Dataset rows.
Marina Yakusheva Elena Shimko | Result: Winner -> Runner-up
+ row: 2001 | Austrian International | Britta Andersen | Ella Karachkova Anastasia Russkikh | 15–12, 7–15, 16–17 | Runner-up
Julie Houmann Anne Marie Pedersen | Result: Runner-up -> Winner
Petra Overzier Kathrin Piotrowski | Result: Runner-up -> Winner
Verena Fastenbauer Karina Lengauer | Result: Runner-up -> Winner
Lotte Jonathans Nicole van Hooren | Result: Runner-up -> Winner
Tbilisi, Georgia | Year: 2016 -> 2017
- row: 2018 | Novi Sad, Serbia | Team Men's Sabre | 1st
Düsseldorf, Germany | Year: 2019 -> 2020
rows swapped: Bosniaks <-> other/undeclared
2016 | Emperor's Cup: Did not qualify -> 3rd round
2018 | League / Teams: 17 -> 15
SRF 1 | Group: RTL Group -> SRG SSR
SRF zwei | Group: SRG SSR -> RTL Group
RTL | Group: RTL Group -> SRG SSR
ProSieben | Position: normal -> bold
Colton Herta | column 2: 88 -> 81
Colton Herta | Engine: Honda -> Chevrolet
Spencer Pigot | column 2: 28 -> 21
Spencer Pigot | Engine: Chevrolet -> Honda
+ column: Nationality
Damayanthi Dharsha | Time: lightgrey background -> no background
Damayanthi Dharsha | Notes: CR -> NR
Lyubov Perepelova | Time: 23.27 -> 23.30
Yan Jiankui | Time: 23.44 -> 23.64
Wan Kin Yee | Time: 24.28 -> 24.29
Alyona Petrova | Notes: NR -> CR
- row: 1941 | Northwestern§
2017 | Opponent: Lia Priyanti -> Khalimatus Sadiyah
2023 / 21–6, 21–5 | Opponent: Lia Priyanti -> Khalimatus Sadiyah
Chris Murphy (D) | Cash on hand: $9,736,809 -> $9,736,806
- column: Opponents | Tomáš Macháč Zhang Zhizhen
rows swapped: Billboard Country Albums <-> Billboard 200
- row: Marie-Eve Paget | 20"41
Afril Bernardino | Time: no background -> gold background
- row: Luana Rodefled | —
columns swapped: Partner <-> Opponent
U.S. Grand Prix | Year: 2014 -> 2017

Task details. Copy every line of the records above, character for character, from first to last.

Finished task.
Marina Yakusheva Elena Shimko | Result: Winner -> Runner-up
+ row: 2001 | Austrian International | Britta Andersen | Ella Karachkova Anastasia Russkikh | 15–12, 7–15, 16–17 | Runner-up
Julie Houmann Anne Marie Pedersen | Result: Runner-up -> Winner
Petra Overzier Kathrin Piotrowski | Result: Runner-up -> Winner
Verena Fastenbauer Karina Lengauer | Result: Runner-up -> Winner
Lotte Jonathans Nicole van Hooren | Result: Runner-up -> Winner
Tbilisi, Georgia | Year: 2016 -> 2017
- row: 2018 | Novi Sad, Serbia | Team Men's Sabre | 1st
Düsseldorf, Germany | Year: 2019 -> 2020
rows swapped: Bosniaks <-> other/undeclared
2016 | Emperor's Cup: Did not qualify -> 3rd round
2018 | League / Teams: 17 -> 15
SRF 1 | Group: RTL Group -> SRG SSR
SRF zwei | Group: SRG SSR -> RTL Group
RTL | Group: RTL Group -> SRG SSR
ProSieben | Position: normal -> bold
Colton Herta | column 2: 88 -> 81
Colton Herta | Engine: Honda -> Chevrolet
Spencer Pigot | column 2: 28 -> 21
Spencer Pigot | Engine: Chevrolet -> Honda
+ column: Nationality
Damayanthi Dharsha | Time: lightgrey background -> no background
Damayanthi Dharsha | Notes: CR -> NR
Lyubov Perepelova | Time: 23.27 -> 23.30
Yan Jiankui | Time: 23.44 -> 23.64
Wan Kin Yee | Time: 24.28 -> 24.29
Alyona Petrova | Notes: NR -> CR
- row: 1941 | Northwestern§
2017 | Opponent: Lia Priyanti -> Khalimatus Sadiyah
2023 / 21–6, 21–5 | Opponent: Lia Priyanti -> Khalimatus Sadiyah
Chris Murphy (D) | Cash on hand: $9,736,809 -> $9,736,806
- column: Opponents | Tomáš Macháč Zhang Zhizhen
rows swapped: Billboard Country Albums <-> Billboard 200
- row: Marie-Eve Paget | 20"41
Afril Bernardino | Time: no background -> gold background
- row: Luana Rodefled | —
columns swapped: Partner <-> Opponent
U.S. Grand Prix | Year: 2014 -> 2017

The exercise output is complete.